Pfizer’s ritlecitinib, a first-in-class, selective, oral covalent inhibitor of JAK3 and the TEC family of kinases, was FDA-approved in June 2023 for the treatment of severe alopecia areata. Ritlecitinib derives its JAK-family kinase selectivity from the covalent modification of a unique cysteine on JAK3. This annotation reviews the discovery of ritlecitinib, highlighting the interpretation of selectivity assays, the PK optimization, the evolution of the JAK3 therapeutic hypothesis, and how this 2023 Molecule of the Year nominee has become a classic case study for covalent drug discovery.

AZD4747 is a CNS-penetrant, oral KRAS G12C covalent inhibitor for the treatment of CNS-metastatic KRAS-mutant cancers. KRAS inhibitors have tended to be quite large and fall outside the range of physicochemical properties generally required for CNS permeability. (MW < 360 Da, cLogD < 2, TPSA < 90 Å2. AZD4747 is much smaller than marketed KRAS G12C inhibitors but maintains exceptional cellular potency. The team also encountered an unexpected toxicity that scientists working on covalents should pay attention to.

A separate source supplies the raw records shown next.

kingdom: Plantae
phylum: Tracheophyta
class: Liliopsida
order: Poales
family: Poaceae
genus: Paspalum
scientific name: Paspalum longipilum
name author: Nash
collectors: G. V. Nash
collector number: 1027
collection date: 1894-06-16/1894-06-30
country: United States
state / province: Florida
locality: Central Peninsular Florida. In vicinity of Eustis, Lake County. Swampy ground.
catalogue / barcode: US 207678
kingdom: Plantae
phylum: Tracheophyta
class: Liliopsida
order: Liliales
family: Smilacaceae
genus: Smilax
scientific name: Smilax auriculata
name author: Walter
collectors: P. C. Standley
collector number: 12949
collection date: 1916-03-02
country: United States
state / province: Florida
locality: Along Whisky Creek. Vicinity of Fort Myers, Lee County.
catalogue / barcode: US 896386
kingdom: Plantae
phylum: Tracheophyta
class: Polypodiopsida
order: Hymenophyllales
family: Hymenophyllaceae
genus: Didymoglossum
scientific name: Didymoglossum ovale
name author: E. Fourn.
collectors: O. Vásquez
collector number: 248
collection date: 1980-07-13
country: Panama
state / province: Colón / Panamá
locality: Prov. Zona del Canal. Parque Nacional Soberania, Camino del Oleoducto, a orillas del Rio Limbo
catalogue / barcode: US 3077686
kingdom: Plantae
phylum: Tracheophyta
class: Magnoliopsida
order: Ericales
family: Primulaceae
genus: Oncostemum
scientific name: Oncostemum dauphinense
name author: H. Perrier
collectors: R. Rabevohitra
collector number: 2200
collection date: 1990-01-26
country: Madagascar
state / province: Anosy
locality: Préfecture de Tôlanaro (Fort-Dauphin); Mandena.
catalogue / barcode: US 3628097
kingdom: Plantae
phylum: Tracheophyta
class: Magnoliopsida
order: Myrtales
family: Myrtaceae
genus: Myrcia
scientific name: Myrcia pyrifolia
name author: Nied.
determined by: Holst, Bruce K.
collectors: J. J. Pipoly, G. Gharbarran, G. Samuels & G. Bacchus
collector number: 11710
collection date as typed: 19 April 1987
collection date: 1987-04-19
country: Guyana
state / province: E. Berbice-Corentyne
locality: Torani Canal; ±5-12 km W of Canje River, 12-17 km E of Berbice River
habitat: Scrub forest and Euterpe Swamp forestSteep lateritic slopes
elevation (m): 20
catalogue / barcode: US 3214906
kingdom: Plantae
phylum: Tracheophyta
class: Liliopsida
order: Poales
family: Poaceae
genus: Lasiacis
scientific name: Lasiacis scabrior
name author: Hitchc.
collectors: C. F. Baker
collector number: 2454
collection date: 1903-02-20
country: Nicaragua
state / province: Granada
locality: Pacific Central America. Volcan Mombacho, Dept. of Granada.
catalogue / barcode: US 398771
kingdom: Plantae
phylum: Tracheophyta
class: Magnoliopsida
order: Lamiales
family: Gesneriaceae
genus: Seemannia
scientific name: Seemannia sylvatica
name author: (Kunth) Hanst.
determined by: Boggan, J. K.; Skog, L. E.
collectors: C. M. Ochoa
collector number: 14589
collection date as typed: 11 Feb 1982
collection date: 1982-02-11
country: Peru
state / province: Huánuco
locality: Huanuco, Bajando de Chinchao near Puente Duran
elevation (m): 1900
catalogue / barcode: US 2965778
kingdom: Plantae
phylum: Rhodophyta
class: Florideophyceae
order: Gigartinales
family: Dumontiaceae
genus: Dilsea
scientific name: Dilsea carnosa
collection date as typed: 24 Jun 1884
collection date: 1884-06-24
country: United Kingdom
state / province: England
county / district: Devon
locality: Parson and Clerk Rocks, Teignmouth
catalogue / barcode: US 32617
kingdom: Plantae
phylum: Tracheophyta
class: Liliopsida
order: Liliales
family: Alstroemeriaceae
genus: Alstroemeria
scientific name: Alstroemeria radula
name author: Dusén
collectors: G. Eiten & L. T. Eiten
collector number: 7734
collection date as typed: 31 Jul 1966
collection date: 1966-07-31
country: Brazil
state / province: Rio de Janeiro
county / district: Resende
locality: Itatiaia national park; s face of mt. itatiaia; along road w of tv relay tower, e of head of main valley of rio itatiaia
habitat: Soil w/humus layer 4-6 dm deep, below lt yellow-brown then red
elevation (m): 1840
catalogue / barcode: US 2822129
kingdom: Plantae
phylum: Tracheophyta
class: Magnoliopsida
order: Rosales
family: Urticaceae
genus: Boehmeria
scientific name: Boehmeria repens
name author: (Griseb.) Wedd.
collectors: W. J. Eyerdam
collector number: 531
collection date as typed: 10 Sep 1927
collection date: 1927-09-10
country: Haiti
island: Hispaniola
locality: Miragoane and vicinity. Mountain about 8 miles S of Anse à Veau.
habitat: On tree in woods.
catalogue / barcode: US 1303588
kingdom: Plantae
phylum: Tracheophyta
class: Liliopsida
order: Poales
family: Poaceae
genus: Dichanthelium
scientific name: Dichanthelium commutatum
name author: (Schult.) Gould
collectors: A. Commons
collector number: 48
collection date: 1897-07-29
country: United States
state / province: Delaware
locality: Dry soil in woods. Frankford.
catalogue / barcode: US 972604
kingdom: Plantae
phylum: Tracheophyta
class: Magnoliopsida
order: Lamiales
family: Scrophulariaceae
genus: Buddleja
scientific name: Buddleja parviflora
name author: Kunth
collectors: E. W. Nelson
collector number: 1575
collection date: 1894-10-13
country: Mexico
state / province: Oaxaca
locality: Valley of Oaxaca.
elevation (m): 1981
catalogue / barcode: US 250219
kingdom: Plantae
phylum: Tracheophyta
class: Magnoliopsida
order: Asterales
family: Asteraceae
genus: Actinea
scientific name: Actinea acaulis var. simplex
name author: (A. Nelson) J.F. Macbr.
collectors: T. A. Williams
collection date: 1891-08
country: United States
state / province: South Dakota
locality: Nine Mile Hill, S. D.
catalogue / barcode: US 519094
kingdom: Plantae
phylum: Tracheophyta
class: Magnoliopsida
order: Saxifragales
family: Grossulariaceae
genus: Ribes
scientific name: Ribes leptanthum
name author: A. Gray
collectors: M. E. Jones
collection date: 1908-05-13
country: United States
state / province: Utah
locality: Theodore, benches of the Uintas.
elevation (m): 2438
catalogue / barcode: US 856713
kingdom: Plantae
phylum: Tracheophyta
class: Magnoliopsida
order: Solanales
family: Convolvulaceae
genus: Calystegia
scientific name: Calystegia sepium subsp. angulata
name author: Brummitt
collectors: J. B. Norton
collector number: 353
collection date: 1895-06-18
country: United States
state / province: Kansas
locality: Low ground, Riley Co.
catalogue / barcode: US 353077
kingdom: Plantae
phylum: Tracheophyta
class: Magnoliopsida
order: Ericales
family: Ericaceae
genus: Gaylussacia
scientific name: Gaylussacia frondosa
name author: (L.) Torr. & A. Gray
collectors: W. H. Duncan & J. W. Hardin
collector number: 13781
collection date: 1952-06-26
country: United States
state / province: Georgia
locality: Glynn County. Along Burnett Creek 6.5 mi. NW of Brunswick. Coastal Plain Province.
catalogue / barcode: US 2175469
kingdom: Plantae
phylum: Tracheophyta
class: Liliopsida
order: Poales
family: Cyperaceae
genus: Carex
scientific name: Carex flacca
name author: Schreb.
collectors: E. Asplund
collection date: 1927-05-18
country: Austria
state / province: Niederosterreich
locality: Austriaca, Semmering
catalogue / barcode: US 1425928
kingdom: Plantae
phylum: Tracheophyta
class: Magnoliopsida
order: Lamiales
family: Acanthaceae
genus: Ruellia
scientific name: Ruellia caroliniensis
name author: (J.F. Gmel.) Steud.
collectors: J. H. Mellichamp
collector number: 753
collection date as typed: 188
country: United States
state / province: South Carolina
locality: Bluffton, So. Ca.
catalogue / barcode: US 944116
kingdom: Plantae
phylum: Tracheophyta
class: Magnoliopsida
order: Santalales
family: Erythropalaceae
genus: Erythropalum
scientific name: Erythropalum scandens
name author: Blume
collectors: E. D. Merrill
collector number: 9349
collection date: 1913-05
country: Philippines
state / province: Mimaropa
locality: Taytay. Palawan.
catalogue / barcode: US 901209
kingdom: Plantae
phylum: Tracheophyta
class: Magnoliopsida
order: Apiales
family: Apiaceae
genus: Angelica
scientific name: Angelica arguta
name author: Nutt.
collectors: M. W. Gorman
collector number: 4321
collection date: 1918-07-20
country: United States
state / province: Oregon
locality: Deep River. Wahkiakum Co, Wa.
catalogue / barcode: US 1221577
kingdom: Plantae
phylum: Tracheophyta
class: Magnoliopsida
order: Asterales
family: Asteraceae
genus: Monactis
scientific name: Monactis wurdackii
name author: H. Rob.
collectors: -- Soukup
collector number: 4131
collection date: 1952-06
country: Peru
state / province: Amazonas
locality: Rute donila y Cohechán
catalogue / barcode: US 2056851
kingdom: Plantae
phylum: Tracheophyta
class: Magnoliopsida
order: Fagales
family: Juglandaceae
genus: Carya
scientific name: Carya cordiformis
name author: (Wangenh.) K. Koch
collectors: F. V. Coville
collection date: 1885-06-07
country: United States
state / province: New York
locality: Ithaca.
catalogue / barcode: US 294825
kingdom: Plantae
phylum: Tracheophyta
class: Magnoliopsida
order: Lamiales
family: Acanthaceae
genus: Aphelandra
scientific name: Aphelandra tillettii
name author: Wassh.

Last year, Biogen announced that it would acquire Texas biotech Reata Pharmaceuticals for $7.3B. Reata’s lead molecule, omaveloxolone (SKYCLARYS®), an oral, reversible covalent inhibitor of the E3 ligase KEAP1, became the first drug approved for Friedrich’s Ataxia. Omaveloxolone was previously highlighted as a Molecule of the Month in July 2023. Now, this 2023 Molecule of the Year nominee reflects a historic milestone for neurological drug discovery. This comprehensive explainer dives into Nrf2 target rationale, how it works, how the drug was discovered, its synthesis, and why it’s a big deal.

CDI (Clostridioides difficile) infection is a leading cause of healthcare-associated diarrhea with significant morbidity and mortality, and with the rise of hypervirulent and resistant strains, novel and selective antibiotics to treat these infections are needed. Cadazolid, a hybrid antibiotic that combines pharmacophores of two classes of antibacterials, demonstrated potent activity in vitro against relevant C. difficile strains, while avoiding native gut flora. Additionally, the compound was designed to be gut-restricted, with minimal systemic circulation following PO dosing.

AM-2-19 (SF001) is an analog of the notoriously toxic IV antifungal drug, amphotericin B (AmB). Compared with AmB, AM-2-19 is significantly less toxic against primary human cells and in mice, while more broadly active against fungal pathogens including antifungal drug-resistant strains. SF001 received Fast-Track Designation from the FDA in 2023 and has progressed to Ph. I clinical development. This article highlights the history of antifungal polyene natural products, a new mechanistic hypothesis for polyene antibiotic activity, and the design of 3rd generation Erg-specific polyenes.